• _JOB_:
Copy the stretch of the listing from its first line through the line containing "1:00 PM, exactly", both ends included, keeping every character unchanged.
-- start of MATERIAL FOR THE TASK --
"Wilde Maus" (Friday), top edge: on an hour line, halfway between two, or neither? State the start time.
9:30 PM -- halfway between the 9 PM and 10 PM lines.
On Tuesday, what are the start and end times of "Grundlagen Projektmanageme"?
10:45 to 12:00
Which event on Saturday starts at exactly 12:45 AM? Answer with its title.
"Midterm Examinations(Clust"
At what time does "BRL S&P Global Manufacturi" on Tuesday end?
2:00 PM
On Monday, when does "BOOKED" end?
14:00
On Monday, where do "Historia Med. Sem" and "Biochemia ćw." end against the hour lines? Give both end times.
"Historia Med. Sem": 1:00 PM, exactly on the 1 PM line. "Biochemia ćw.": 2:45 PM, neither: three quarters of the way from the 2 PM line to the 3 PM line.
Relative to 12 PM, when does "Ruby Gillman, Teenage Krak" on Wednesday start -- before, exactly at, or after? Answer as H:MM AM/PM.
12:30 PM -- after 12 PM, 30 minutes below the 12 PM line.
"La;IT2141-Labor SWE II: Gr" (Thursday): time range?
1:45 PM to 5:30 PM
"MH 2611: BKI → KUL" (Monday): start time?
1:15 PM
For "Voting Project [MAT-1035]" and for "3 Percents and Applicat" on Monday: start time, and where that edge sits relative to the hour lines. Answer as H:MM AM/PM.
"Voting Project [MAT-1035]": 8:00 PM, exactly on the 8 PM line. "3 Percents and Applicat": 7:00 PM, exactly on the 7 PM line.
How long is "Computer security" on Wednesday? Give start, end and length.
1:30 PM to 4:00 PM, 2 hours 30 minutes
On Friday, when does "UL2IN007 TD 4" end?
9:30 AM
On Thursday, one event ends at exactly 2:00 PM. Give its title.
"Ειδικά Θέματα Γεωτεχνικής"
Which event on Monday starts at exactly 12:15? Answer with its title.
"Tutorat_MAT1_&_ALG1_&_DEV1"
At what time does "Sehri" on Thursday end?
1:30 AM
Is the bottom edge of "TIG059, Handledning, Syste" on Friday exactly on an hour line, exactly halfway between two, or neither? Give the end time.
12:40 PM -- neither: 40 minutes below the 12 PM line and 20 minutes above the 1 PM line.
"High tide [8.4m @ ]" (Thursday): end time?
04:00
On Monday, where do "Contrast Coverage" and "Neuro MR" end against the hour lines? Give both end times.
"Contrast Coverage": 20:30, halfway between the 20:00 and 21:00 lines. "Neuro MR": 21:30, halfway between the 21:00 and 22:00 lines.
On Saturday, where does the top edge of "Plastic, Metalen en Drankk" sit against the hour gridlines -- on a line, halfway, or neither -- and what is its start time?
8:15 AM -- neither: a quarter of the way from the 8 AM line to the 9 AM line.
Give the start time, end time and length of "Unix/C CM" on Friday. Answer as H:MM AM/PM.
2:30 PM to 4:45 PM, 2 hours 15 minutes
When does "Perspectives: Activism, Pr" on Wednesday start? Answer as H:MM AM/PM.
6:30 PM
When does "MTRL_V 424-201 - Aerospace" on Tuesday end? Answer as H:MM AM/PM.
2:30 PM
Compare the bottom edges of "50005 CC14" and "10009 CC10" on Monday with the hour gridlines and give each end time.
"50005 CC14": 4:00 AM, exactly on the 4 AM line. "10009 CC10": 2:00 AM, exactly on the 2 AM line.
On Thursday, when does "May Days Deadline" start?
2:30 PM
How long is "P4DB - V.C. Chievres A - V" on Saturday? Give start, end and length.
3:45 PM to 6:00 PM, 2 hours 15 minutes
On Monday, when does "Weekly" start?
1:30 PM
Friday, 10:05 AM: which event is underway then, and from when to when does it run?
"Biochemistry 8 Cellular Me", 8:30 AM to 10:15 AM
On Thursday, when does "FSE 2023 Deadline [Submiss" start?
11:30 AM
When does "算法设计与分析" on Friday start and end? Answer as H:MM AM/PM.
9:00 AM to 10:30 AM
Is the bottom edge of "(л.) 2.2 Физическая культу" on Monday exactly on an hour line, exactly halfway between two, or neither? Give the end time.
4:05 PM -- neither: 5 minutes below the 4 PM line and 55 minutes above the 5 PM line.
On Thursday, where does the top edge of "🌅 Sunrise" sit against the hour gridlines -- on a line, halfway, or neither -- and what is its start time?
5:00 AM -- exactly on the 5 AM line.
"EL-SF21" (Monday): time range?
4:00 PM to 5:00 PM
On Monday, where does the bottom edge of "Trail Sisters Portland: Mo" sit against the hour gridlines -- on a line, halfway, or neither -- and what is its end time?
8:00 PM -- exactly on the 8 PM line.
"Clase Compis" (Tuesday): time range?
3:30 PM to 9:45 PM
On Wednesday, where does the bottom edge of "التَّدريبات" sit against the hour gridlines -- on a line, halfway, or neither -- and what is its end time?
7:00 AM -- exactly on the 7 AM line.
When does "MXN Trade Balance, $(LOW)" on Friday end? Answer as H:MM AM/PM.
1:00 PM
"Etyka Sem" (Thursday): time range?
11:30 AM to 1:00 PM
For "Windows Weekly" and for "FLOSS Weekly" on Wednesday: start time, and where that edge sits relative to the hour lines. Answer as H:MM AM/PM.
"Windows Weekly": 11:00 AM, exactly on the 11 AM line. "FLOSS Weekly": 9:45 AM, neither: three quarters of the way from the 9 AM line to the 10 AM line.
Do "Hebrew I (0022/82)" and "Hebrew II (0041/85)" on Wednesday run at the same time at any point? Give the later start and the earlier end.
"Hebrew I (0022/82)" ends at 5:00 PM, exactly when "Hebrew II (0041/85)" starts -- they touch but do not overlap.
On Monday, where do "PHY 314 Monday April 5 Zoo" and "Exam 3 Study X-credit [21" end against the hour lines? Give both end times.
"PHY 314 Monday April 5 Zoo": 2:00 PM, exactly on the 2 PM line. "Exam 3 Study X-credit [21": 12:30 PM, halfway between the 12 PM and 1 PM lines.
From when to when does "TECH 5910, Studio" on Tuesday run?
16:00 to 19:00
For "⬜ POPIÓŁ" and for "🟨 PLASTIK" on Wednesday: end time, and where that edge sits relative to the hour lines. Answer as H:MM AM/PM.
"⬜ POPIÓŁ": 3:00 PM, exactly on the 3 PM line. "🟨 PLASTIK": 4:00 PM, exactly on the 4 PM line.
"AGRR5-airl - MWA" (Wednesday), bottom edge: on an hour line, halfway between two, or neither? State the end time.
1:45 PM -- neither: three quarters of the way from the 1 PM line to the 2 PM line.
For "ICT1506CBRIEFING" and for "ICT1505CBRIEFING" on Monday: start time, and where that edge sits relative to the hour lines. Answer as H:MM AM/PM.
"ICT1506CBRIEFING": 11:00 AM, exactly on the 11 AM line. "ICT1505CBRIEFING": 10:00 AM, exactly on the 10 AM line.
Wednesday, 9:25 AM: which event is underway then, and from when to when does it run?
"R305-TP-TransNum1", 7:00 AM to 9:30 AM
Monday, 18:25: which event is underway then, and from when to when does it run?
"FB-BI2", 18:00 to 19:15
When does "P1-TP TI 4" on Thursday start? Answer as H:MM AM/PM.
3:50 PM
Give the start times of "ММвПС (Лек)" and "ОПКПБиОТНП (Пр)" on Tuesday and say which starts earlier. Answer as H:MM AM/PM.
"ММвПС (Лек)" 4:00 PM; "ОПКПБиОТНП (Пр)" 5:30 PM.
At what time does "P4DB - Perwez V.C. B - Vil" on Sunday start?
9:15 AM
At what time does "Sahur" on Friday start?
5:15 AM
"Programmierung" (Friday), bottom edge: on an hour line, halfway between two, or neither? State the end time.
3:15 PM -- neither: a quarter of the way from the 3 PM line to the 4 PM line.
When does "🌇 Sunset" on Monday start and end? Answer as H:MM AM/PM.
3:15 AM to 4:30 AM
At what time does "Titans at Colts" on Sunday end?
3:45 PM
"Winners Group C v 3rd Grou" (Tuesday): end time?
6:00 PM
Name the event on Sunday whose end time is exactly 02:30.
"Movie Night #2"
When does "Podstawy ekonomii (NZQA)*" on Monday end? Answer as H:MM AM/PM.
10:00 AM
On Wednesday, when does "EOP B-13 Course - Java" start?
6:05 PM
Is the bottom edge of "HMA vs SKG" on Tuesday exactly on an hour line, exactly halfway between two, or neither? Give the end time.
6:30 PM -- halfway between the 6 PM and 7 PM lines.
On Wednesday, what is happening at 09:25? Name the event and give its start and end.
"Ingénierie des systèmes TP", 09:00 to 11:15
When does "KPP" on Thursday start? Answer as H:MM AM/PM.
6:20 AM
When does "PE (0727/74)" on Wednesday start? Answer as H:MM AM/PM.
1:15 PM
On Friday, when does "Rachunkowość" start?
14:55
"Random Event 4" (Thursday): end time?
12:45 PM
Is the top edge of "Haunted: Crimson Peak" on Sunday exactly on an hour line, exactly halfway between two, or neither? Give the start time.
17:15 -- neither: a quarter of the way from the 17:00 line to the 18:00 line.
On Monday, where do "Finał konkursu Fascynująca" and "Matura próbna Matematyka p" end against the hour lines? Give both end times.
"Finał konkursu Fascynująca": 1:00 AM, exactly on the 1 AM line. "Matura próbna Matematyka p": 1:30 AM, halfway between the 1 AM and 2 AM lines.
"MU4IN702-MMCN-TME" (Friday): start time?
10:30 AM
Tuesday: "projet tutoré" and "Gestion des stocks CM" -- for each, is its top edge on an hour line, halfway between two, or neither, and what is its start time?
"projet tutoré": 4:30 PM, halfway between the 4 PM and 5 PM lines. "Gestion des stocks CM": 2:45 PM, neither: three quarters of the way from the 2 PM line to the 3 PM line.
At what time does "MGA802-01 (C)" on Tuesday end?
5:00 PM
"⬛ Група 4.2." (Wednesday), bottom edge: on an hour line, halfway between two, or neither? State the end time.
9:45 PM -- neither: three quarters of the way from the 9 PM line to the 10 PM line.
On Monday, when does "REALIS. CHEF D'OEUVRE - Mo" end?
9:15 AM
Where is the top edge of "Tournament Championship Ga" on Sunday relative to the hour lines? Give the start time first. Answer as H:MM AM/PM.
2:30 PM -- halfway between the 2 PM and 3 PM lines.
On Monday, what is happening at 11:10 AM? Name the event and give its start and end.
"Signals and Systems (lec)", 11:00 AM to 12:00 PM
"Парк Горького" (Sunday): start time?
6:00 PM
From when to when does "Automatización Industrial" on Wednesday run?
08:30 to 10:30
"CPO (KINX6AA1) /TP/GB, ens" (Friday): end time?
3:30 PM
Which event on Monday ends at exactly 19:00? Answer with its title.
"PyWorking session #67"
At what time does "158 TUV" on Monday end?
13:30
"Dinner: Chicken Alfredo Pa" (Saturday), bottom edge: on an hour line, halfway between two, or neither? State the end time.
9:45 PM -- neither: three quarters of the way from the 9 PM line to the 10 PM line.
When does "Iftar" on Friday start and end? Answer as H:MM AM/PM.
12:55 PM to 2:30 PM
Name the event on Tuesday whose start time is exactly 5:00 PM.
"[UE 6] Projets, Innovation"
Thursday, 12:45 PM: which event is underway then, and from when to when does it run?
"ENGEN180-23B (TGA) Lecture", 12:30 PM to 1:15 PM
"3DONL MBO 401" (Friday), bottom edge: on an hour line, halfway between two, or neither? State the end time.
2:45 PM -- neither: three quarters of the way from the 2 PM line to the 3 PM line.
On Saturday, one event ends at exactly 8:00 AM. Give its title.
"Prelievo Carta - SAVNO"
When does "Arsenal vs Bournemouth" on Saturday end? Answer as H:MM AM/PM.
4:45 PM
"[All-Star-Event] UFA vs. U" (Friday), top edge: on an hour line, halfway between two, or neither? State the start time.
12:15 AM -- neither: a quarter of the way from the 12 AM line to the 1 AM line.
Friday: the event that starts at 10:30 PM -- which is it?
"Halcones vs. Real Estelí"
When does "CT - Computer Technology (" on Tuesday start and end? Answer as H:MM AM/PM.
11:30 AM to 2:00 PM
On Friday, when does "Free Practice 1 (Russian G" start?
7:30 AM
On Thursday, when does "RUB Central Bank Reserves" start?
-- end of MATERIAL FOR THE TASK --
• _EXERCISE SOLUTION_:
"Wilde Maus" (Friday), top edge: on an hour line, halfway between two, or neither? State the start time.
9:30 PM -- halfway between the 9 PM and 10 PM lines.
On Tuesday, what are the start and end times of "Grundlagen Projektmanageme"?
10:45 to 12:00
Which event on Saturday starts at exactly 12:45 AM? Answer with its title.
"Midterm Examinations(Clust"
At what time does "BRL S&P Global Manufacturi" on Tuesday end?
2:00 PM
On Monday, when does "BOOKED" end?
14:00
On Monday, where do "Historia Med. Sem" and "Biochemia ćw." end against the hour lines? Give both end times.
"Historia Med. Sem": 1:00 PM, exactly on the 1 PM line. "Biochemia ćw.": 2:45 PM, neither: three quarters of the way from the 2 PM line to the 3 PM line.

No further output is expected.